YOUR TASK: Restate each line of the listing exactly, without carrying over any pictures.

STORED DATA:
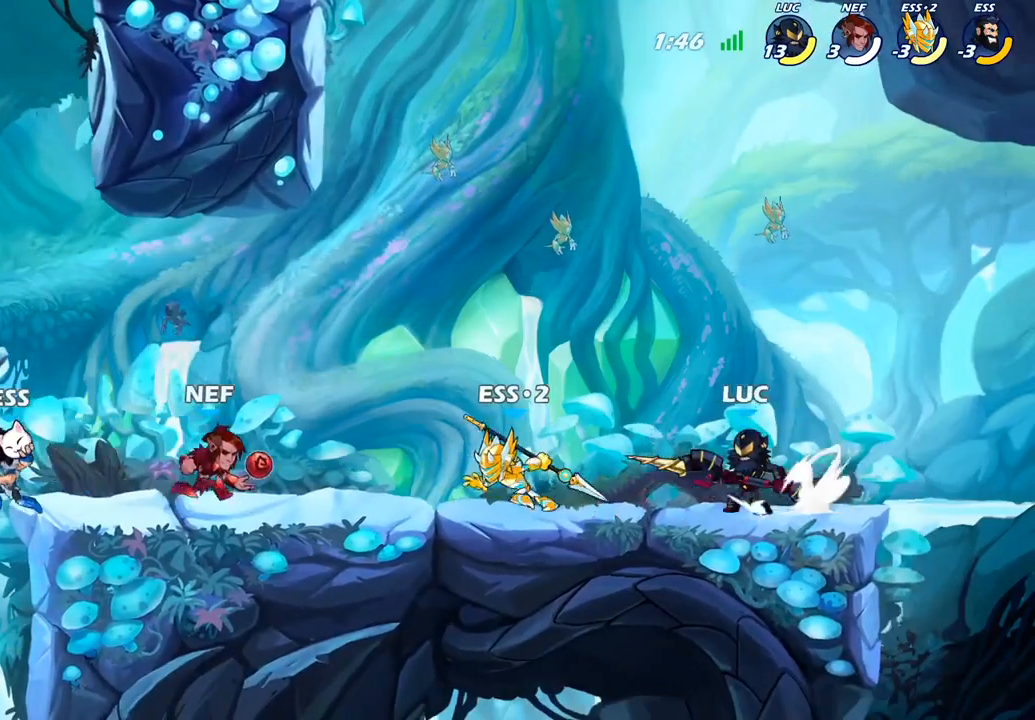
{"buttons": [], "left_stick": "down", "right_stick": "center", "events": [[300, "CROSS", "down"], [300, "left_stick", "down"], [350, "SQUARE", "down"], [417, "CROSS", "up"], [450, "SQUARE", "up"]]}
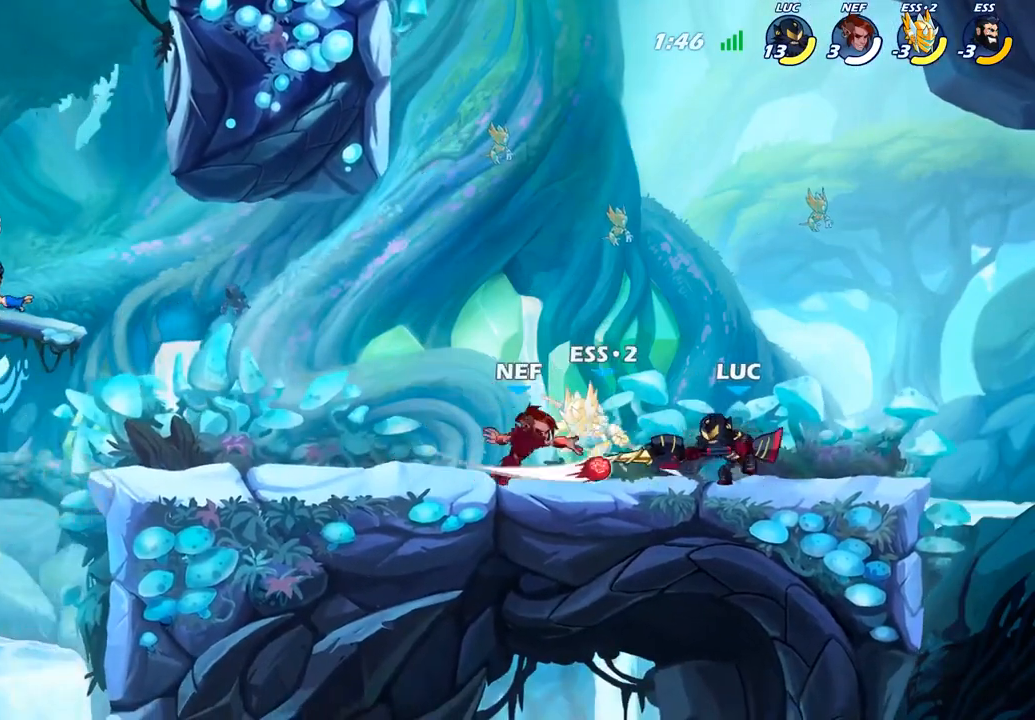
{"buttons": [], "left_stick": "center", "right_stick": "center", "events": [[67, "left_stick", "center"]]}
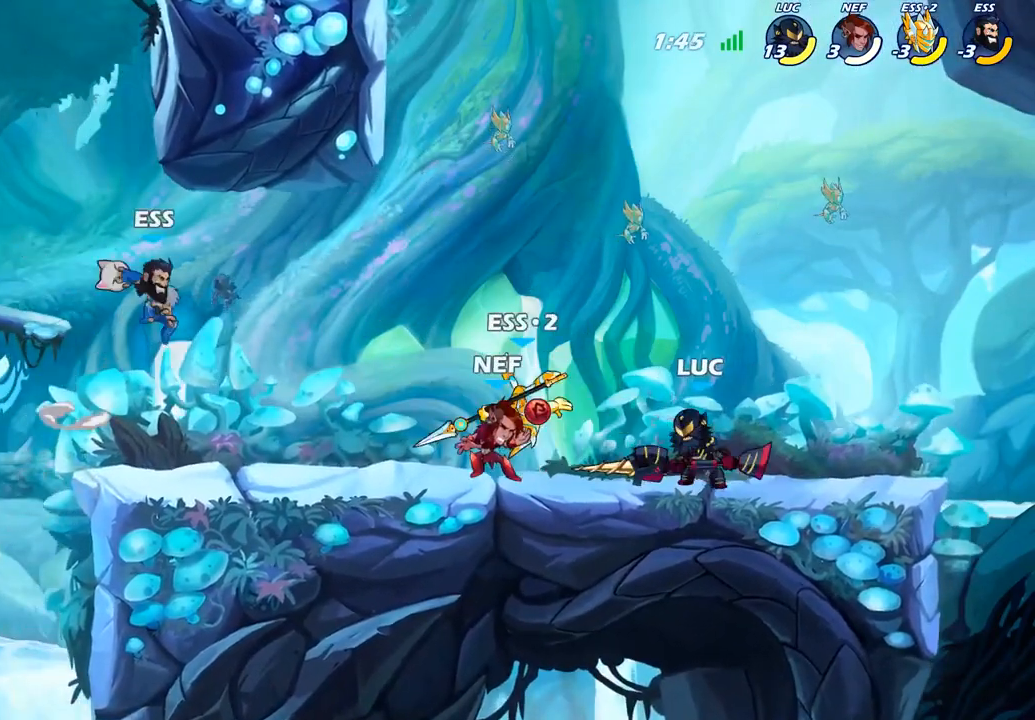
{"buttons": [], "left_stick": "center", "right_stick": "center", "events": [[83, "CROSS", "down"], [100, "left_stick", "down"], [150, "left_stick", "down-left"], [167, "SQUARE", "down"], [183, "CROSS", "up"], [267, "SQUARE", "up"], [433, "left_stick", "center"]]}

RESPONSE:
{"buttons": [], "left_stick": "down", "right_stick": "center", "events": [[300, "CROSS", "down"], [300, "left_stick", "down"], [350, "SQUARE", "down"], [417, "CROSS", "up"], [450, "SQUARE", "up"]]}
{"buttons": [], "left_stick": "center", "right_stick": "center", "events": [[67, "left_stick", "center"]]}
{"buttons": [], "left_stick": "center", "right_stick": "center", "events": [[83, "CROSS", "down"], [100, "left_stick", "down"], [150, "left_stick", "down-left"], [167, "SQUARE", "down"], [183, "CROSS", "up"], [267, "SQUARE", "up"], [433, "left_stick", "center"]]}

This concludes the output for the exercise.